Apartment dwellers to get FTTP by July as NBN Co fights TPG

NBN Co will begin rolling fibre-to-the-premises (FTTP) services to "key" inner-city apartment buildings by mid-year as it brings forward its multi-dwelling unit strategy in an effort to fight competition from upstart TPG Telecom.
Written by David Braue, Contributor

NBN Co will offer fibre-to-the-premises (FTTP) services to residents of multi dwelling units (MDUs) in Sydney, Melbourne and Brisbane by July as the company fast-tracks an "accelerated rollout" to fend off the competitive threat from rival TPG Telecom, company executives have confirmed.

Chief operating officer Greg Adcock, speaking during testimony to the Senate Select Committee on the NBN, confirmed that the company is "bringing forward our offer of high speed broadband to those MDUs in areas that have been identified as a competitive threat" because TPG had or was expecting to roll out a competing fibre-to-the-basement (FTTB) offering in those buildings before NBN Co would normally have done.

NBN Co identified competitive threat from TPG: Morrow.

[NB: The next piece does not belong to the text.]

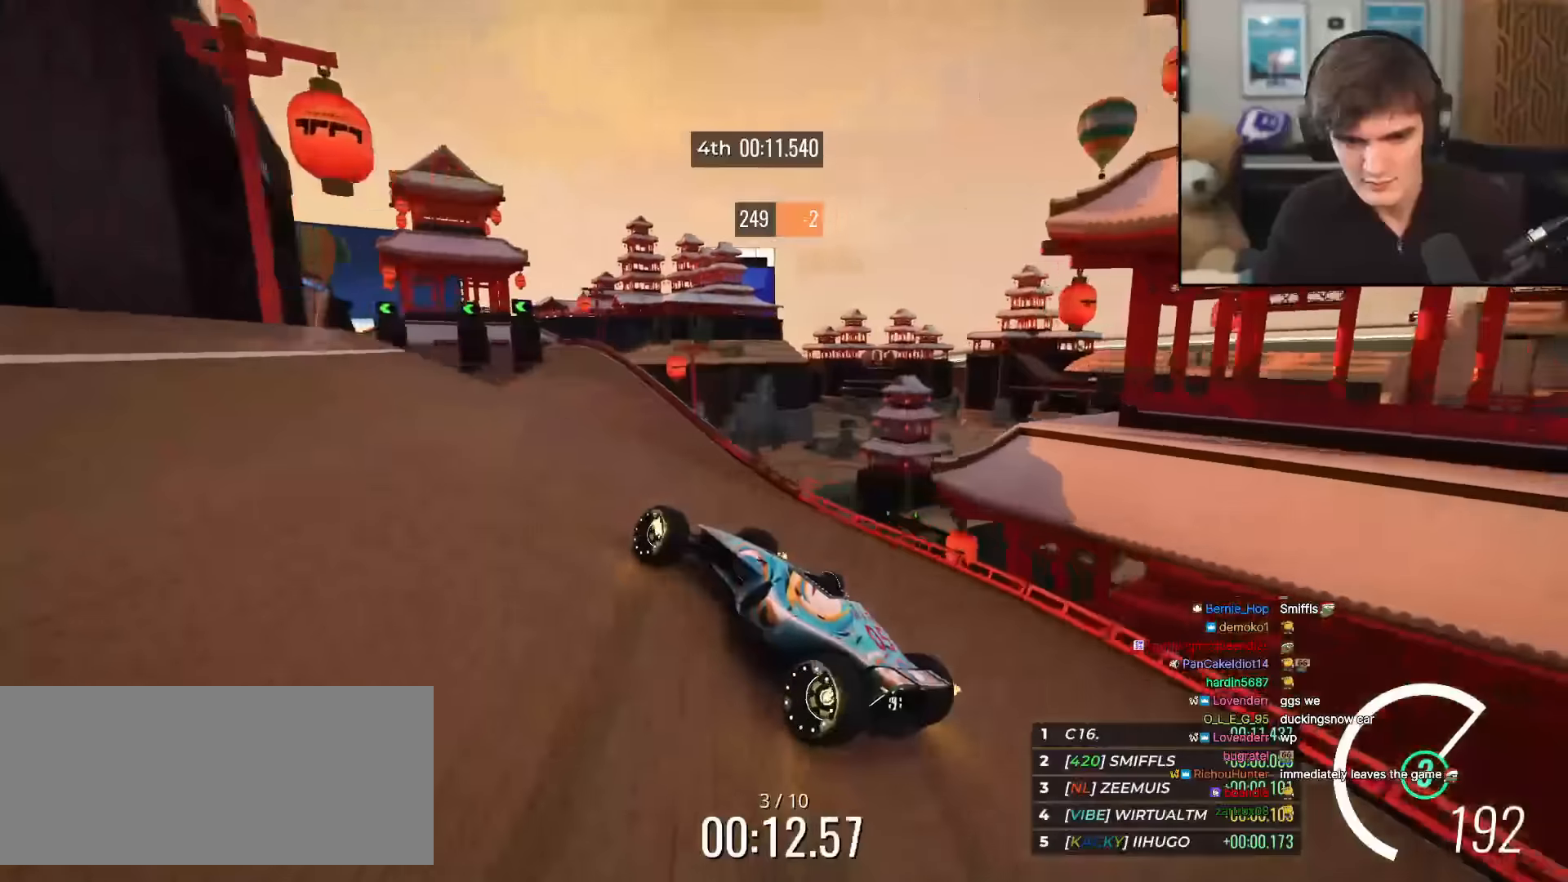
{"keys": ["right", "up"], "events": [[83, "left", "down"], [133, "left", "up"], [417, "right", "down"]]}
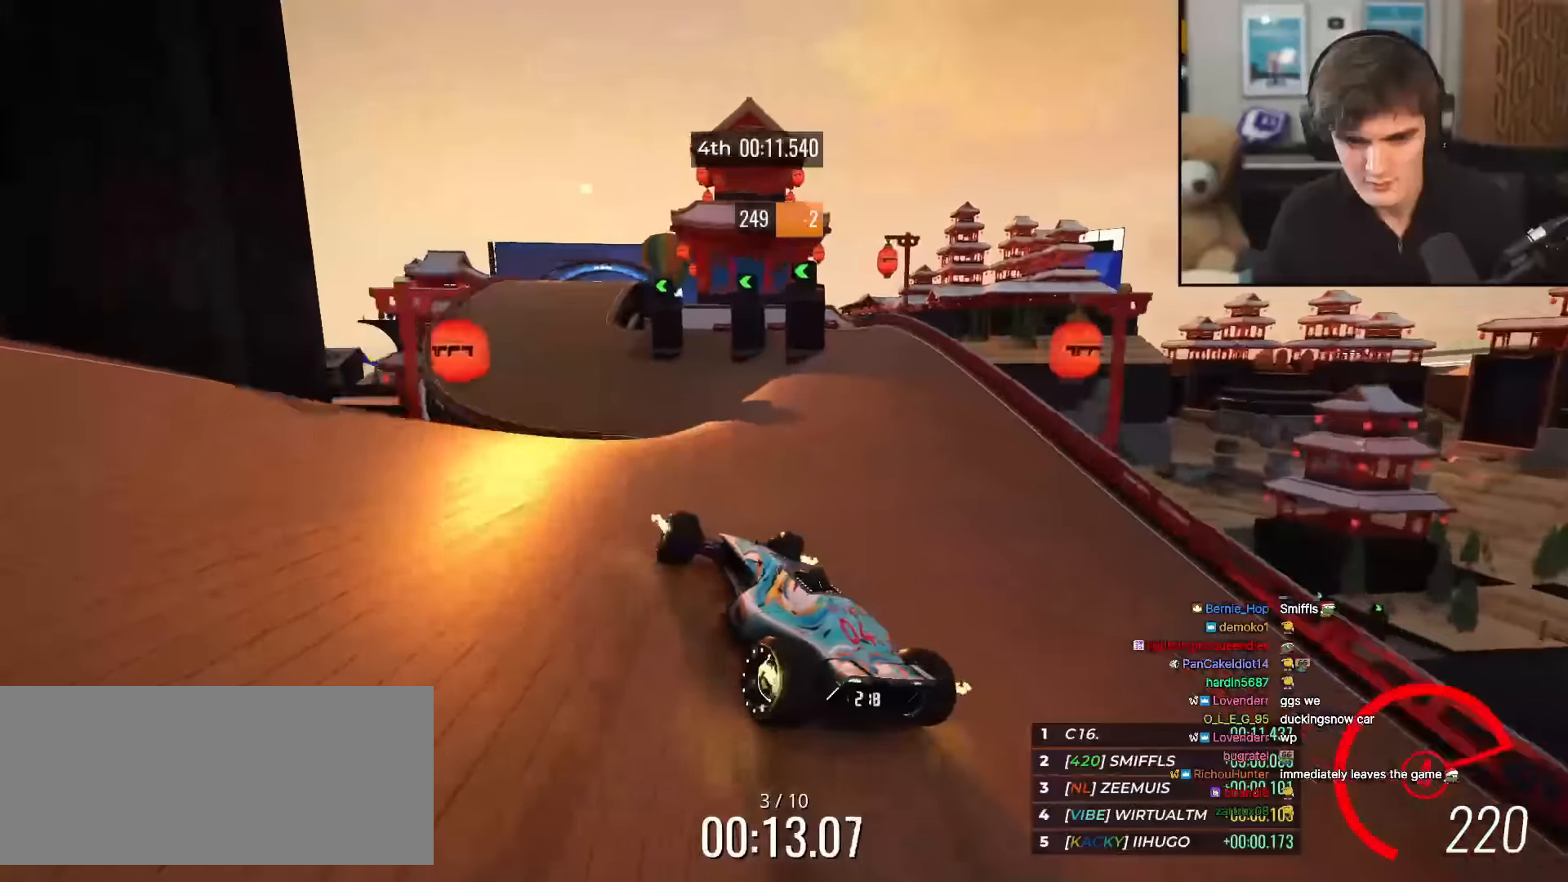
{"keys": ["up"], "events": [[50, "right", "up"]]}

Image: NBN Co

"We have taken steps to be able to accelerate service in those areas," NBN Co CEO Bill Morrow, who joined the company last month and testified alongside Adcock, told the committee.

“There is a potential problem to the model behind the NBN if we have this large-scale, material change of cherry pickers. We feel it is in the taxpayer's interest, and in the interest of NBN Co, to offer a competitive response."

The company had already been talking with building owners in key geographies to gauge their interest in an NBN Co FTTB service – which Adcock confirmed is not expected to be ready until October at the earliest.

Given TPG's rapid recent push to deliver its own FTTB service, NBN Co had brought forward its own efforts and would now use existing products to secure contracts with bodies corporate in what Morrow termed “key buildings” across Australia's largest city areas.

"The most cost-effective way to deploy in MDUs is through FTTB," Adcock explained, "but there is a competitive issue at the moment.”

“The response was to go to the geographies that have been identified and speak to various building owners, and offer the product that we have available to them at the moment."

Since NBN Co's FTTB product won't be available until October and the accelerated rollout would see NBN Co delivering live services to MDUs by the end of June, those MDUs connected by NBN Co would receive FTTP services in the interim.

“The product – the only product – that we have available today is fibre to the premise and that will be the product which we are offering.”

That product, Morrow confirmed, would be FTTP. "The trial of FTTB is still ongoing and we don't have a publicly available FTTB product," he said.

“The product – the only product – that we have available today is fibre to the premise and that will be the product which we are offering.”

Last September, TPG announced that it would undertake an ambitious FTTB rollout that would exploit a loophole in anti cherry picking legislation to run fibre connections directly to MDUs in Australia's most profitable areas.

It began live trials of the technology in March, offering services to customers in Pyrmont, Ultimo and the Sydney CBD; Southbank, Docklands and the Melbourne CBD; and Fortitude Valley and the Brisbane CBD.

The move directly challenged the financial viability of the government's multi technology mix (MTM) model for the NBN. Two weeks later, communications minister Malcolm Turnbull issued a revised statement of expectations (SoE) that enabled NBN Co to begin planning to offer FTTB and other types of broadband services.

Adcock and Morrow sought to dispel suggestions that NBN Co was specifically targeting the buildings where TPG had already rolled out its FTTB service. “We are not trying to identify where TPG is,” Adcock said.

“FTTB was the plan for a lot of these already, but they had a different date than what TPG was actually targeting,” Morrow addded. “We have been told by customers – the building owners, and RSPs – that they like the fact that we are doing this.”